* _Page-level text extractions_
◆ ◆ ◆ ◆ ◆ ◆ ◆

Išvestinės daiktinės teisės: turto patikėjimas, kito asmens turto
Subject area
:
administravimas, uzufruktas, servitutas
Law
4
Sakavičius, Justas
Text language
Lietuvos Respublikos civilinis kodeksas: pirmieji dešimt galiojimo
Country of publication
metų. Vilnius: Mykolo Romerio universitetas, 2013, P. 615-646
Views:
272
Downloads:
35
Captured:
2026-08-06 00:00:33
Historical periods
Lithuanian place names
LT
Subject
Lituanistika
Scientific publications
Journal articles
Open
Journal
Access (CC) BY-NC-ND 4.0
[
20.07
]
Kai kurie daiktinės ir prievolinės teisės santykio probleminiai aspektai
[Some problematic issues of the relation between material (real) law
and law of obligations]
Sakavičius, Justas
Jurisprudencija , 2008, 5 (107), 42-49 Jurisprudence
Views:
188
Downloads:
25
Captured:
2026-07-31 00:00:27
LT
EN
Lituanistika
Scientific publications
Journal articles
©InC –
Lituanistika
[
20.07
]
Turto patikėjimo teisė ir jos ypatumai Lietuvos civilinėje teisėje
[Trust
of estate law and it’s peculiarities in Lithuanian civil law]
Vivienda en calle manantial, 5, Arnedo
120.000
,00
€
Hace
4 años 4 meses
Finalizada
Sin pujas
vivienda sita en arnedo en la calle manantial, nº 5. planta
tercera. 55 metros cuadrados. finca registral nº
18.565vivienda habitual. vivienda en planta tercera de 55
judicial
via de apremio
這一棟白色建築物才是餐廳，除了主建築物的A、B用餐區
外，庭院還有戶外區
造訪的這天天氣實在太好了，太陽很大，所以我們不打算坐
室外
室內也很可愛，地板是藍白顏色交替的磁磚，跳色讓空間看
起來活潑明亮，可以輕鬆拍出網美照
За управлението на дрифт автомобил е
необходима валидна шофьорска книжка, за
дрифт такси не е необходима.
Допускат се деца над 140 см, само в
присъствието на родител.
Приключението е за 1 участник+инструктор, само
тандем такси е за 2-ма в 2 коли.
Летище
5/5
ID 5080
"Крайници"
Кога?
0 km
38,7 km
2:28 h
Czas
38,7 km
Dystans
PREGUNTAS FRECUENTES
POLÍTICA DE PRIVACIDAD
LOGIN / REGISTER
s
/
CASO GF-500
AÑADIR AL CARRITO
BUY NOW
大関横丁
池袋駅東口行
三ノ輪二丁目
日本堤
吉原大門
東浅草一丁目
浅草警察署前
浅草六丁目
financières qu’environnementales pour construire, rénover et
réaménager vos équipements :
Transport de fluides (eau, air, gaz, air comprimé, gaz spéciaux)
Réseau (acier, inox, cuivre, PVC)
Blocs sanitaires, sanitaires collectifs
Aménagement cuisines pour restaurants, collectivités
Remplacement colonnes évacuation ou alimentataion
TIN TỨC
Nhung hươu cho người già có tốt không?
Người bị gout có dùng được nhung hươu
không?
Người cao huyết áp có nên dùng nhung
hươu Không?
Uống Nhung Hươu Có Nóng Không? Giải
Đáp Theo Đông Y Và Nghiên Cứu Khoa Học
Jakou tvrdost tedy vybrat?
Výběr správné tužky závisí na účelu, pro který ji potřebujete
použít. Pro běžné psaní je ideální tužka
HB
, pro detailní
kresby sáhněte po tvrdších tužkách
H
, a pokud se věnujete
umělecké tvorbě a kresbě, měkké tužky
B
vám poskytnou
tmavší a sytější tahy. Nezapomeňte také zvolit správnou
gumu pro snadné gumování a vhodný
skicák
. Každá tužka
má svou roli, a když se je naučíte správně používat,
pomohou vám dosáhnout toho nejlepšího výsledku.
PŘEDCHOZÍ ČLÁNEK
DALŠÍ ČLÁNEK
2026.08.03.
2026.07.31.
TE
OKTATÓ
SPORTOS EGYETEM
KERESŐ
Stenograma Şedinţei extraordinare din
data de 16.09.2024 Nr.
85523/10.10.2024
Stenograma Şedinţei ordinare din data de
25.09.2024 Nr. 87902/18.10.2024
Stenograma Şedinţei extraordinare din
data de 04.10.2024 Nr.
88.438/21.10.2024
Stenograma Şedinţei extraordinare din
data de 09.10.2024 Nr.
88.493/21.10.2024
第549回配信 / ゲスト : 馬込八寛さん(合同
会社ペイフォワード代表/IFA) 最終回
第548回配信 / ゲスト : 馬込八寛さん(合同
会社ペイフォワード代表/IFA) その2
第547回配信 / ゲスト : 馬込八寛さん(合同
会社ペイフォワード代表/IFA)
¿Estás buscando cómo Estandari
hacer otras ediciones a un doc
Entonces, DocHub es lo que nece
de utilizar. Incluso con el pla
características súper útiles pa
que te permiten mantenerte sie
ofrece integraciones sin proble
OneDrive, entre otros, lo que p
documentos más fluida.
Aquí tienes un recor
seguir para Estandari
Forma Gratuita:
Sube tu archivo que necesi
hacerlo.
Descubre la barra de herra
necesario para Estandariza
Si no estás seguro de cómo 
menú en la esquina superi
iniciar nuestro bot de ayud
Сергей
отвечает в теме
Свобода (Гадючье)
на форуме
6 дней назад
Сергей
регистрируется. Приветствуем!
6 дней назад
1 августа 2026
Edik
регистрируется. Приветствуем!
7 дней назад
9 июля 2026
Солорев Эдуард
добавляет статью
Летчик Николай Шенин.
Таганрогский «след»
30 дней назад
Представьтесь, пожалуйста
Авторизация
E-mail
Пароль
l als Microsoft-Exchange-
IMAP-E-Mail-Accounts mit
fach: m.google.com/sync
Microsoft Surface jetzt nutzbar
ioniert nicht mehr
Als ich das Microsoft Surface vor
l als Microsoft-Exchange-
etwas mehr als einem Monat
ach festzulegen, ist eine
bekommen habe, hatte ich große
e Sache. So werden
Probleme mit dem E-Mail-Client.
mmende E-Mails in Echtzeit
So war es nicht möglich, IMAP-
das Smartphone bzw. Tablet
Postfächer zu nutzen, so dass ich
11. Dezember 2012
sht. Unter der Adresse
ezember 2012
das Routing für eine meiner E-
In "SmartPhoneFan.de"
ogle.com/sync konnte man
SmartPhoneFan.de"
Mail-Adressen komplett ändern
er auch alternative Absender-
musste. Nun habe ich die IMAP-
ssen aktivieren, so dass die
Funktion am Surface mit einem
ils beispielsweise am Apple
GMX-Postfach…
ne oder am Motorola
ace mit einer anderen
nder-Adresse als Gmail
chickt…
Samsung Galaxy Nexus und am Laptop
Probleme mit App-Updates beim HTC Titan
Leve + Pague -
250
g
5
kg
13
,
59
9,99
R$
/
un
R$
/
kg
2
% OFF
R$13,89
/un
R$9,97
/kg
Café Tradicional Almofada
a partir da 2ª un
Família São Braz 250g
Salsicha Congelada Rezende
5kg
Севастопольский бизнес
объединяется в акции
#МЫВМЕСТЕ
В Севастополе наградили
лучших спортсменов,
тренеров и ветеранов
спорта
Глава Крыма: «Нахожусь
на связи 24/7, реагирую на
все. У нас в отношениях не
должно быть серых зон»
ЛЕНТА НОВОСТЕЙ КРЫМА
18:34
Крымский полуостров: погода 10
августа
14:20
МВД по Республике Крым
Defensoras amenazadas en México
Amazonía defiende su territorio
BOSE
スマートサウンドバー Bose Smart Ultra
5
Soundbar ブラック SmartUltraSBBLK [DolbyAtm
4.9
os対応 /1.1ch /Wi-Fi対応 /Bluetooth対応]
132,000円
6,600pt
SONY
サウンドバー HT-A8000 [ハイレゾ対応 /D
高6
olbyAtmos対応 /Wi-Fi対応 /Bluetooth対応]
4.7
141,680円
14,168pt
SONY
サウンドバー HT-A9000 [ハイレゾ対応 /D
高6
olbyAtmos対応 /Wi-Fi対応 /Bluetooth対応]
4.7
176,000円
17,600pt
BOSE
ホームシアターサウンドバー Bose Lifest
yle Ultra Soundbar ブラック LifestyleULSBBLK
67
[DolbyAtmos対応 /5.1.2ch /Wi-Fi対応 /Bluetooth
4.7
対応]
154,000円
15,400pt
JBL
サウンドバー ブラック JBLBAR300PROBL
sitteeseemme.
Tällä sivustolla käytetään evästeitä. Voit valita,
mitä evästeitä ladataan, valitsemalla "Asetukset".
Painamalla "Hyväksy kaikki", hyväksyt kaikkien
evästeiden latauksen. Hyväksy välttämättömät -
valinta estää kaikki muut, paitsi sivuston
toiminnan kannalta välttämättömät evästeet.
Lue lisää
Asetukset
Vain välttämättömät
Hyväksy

◆ ◆ ◆ ◆ ◆ ◆ ◆

* _Assignment_
From the start of the data through the line containing "Historical periods", switch "Captured" to "Recorded" and give those lines again with nothing else altered.

* _Solution for this problem_
Išvestinės daiktinės teisės: turto patikėjimas, kito asmens turto
Subject area
:
administravimas, uzufruktas, servitutas
Law
4
Sakavičius, Justas
Text language
Lietuvos Respublikos civilinis kodeksas: pirmieji dešimt galiojimo
Country of publication
metų. Vilnius: Mykolo Romerio universitetas, 2013, P. 615-646
Views:
272
Downloads:
35
Recorded:
2026-08-06 00:00:33
Historical periods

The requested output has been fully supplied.